In a powerful artistic response to the current Black Lives Matter protests, this week’s issue of the New Yorker features an interactive cover that filmmaker/activist Ava DuVernay on Sunday called a “heartbreaker.”

The top of the cover depicts the face of George Floyd, whose death beneath the knee of Minneapolis police last month has sparked global demonstrations. Look downward, and beneath the outline of Floyd’s shoulders — face by face by symbol — is a representative timeline of violence against African Americans.

The art, titled “Say Their Names,” includes black men and women whose deaths have made headlines in recent months and years, including David McAtee two weeks ago; icons of the civil rights movement; and, according to the magazine, visual representation of “the unnamed millions of black people enslaved in America.”

Nelson described the cover as a “memorial to all of the African Americans who were and continue to be victimized by the long shadow cast by racism in America and around the globe.”

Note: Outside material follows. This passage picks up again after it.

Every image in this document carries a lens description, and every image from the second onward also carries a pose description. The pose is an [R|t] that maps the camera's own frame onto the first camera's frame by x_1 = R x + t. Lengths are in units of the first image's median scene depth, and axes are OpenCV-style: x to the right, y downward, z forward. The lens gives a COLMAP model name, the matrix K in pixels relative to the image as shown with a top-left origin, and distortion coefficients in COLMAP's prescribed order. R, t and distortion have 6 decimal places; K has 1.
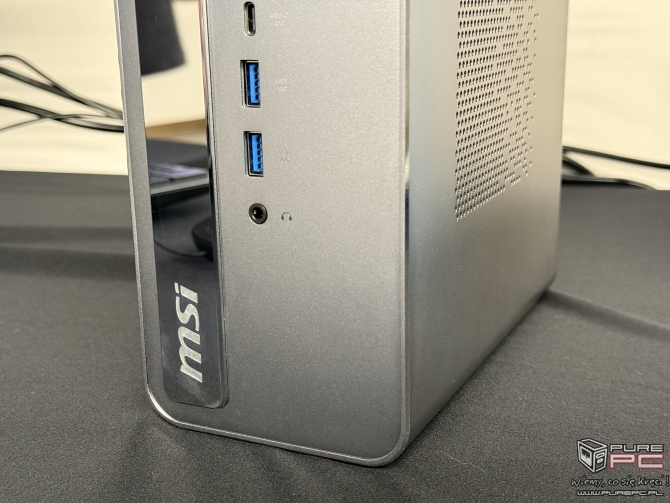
lens RADIAL K [[931.7, 0, 319.1], [0, 931.7, 242.3], [0, 0, 1]] dist [0.073180, 0.000000]
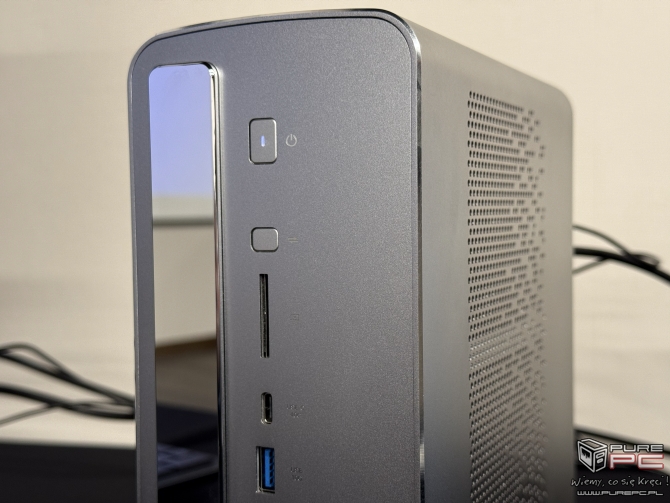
lens RADIAL K [[931.7, 0, 351.8], [0, 931.7, 221.7], [0, 0, 1]] dist [0.073180, 0.000000]
pose [[0.999723, 0.007636, 0.022274, -0.004445], [-0.002208, 0.972190, -0.234184, -0.166104], [-0.023442, 0.234070, 0.971937, -0.040165]]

Choosing a heavy palette of shadows and muted tones, Nelson said his “weighted portrait of George Floyd” includes 18 other “African American souls who were murdered by law enforcement officers, while providing a visual context of historical institutionalized racism and discrimination against African Americans.”

Online, you can scroll across each face and read annotation.

“We all need to know this; we all have to know what black Americans are dealing with every single day,” said New Yorker art editor Françoise Mouly.

“We must not turn away, as painful as it might be,” she added. “It’s only once we accept these murders are part of our shared history that we might be able to move towards a more just world.”